Within this Special Issue some basic science papers were also included. One of them is the paper by Krausch et al. who focused on PTEN expression in pancreatic NEN [8]. PTEN is a well established tumor suppressor gene. It plays an important role in control of cell growth, apoptosis, cell adhesion, and cell migration. The authors could demonstrate a different PTEN expression in pancreatic NEN and this may therefore be helpful as a new prognostic factor for NEN. The same group also tested whether global histone modifications predict survival in organic hyperinsulinism and whether global histone modification pattern can be used to distinguish benign from malignant insulinoma [9]. The data presented revealed low K18 acetylation levels of histone H3 as independent prognostic factor in organic hyperinsulinism. This result warrants validation with independent data sets of organic hyperinsulinism, but is in line with several previous studies in different cancer entities. The broad applicability of this potential biomarker might lead to standardized diagnostic tests in near future and may help to manage insulinoma patients more effectively.

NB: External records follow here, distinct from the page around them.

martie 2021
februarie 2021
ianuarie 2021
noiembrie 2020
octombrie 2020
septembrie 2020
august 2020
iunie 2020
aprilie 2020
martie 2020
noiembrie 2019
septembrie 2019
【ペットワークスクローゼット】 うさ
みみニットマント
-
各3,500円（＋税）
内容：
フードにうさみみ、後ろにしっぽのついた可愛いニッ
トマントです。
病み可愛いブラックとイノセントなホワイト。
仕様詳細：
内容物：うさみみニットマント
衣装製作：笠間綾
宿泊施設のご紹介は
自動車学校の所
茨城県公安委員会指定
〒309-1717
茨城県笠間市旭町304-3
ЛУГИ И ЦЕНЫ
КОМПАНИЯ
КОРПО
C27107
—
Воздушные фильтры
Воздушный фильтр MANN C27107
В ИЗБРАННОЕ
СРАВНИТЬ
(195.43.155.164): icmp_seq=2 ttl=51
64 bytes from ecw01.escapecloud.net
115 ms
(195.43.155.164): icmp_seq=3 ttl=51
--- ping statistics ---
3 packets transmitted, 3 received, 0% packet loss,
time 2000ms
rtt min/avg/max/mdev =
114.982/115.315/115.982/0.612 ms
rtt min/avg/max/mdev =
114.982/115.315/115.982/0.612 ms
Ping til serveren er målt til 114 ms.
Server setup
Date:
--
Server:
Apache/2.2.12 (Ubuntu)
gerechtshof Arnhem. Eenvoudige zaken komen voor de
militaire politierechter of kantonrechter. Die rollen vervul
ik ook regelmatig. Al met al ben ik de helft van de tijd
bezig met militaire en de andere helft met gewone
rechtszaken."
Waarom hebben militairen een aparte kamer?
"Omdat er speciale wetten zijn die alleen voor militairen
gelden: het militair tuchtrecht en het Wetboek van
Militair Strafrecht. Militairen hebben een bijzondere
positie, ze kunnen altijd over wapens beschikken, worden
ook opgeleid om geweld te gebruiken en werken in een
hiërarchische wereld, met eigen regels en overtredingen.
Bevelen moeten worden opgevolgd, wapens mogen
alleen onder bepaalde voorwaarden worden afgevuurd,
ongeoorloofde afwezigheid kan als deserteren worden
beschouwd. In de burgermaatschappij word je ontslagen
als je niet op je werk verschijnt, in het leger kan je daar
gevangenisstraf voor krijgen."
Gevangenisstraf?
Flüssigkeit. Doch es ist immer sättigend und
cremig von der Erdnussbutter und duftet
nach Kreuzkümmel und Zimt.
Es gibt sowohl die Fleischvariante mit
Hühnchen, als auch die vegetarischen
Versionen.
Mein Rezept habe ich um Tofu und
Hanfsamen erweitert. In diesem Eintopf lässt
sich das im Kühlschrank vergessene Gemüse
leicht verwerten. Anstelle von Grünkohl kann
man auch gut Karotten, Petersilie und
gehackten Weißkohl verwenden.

The group of Pietras report on the use of a mouse model of pancreatic NEN to find biomarkers of resistance to anti-angiogenic therapy [10]. Development of pericytes expressing alpha-smooth muscle actin as a biomarker indicates resistance to therapy with VEGF-receptor antibodies. Finally Krausch and co-workers describe a case of metachronous occurrence of a mature cystic teratomas and a well differentiated NET of the ileum (carcinoid) [11].